I am submitting a children's book to a potential agent whose submission process asks me to send this:

a covering letter in the body of the email, and a synopsis of the proposed book with the first two or three chapters and a CV

Now. I haven't had a writing career. I've had an IT career ... surely they don't want to hear much about that? So what should I put in the CV, that won't be in the cover letter?

  • This is the most useful article I've found on creating a writer's C.V. Like the poster, I had a career in I.T. This helped me transform a mundane career history into something interesting and marketable by thinking outside the box: writersandartists.co.uk/writers/advice/64/…
    – GGx
    Commented Jun 1, 2017 at 7:12

3 Answers 3


If they want the information in the synopsis, then put it there. I also see no problem mentioning it in the cover letter additionally, but you don't need it there when it is in the synopsis.
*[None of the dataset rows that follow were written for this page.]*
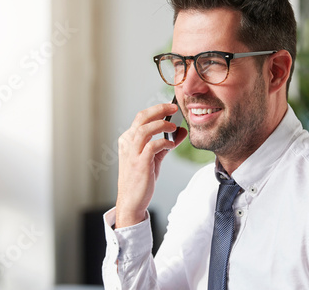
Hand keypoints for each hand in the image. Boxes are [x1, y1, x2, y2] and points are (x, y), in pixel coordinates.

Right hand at [115, 103, 187, 227]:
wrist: (132, 201)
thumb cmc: (141, 180)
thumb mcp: (154, 158)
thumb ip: (166, 144)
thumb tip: (180, 131)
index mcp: (128, 140)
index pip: (141, 118)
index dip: (157, 110)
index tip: (171, 107)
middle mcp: (127, 143)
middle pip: (141, 118)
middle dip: (159, 110)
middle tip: (174, 108)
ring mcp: (132, 153)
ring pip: (145, 129)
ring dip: (161, 125)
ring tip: (173, 126)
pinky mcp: (139, 163)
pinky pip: (152, 146)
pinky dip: (163, 142)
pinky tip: (171, 144)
If you do not have a writing career (yet), then your age (or date of birth) and current profession should be sufficient. Tell them, why you are in expert for children's books. If you have worked with children in the past, mention that in the CV part. Mention if you have children yourself, if you are engaged with the local kindergarten, or whatever in your life has driven you to write children's books.
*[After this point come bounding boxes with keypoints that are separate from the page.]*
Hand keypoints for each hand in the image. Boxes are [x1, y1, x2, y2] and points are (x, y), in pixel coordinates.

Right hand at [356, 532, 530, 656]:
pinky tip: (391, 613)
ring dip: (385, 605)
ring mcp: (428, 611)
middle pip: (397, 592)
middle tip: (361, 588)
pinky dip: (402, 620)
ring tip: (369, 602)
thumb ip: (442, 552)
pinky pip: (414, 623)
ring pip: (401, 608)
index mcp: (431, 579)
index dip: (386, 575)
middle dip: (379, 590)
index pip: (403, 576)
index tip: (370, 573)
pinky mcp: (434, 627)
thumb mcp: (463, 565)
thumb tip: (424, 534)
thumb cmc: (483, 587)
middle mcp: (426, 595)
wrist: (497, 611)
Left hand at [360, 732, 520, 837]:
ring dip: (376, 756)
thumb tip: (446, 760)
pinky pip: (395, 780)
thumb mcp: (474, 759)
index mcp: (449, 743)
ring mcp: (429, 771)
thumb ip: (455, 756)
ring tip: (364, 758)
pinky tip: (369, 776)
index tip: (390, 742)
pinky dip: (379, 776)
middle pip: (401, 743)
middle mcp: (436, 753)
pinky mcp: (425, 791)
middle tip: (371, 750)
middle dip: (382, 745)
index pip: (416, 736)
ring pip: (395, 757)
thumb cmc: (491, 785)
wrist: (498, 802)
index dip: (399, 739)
  • Thank you - very helpful! I had not even considered mentioning my own children, because when doing a CV for a job you should not (these days). But, of course, this isn't a CV for a job!!
    – noelicus
    Commented Aug 23, 2012 at 20:27

I expect that in addition to knowing you're an expert on children, an agent would like to find out whether you can write a successful book. I'm also in a non-writing field, so I have to stretch a bit when writing a query letter. I want to convey that I already have some experience writing for my target audience, that I can easily plan and execute a writing project, that I can meet deadlines, that I've gotten good feedback from impartial readers on what I've done, maybe that I have an existing "platform" to publicize my work, and so forth. Basically, that I can do what I'm promising to do. I think all this is secondary to the book itself, but it can't hurt to build the agent's confidence in you as a writer.


This question highlights the problems with this section of this site. Writing (unlike programming is a subjective discipline).

You are not applying for a 'job' you are advertising a 'product' to sell. Nobody is interested in your MBA or college degree. Agents and publishers are looking for YOUR story to sell.

"My name is Harriet and these are the stories I told to my 3-year-old whilst my husband was missing on deployment in Iraq."

Your CV need to contain a saleable story . . . nobody's going to buy your book because you went to Harvard.

  • Sorry, but not true. Literary agents are professionals and they like to deal with other professionals who know how to conduct themselves in a businesslike manner. They absolutely want to know these things, some to a greater degree than others. An absolutely some people are going to buy your book because you went to Harvard.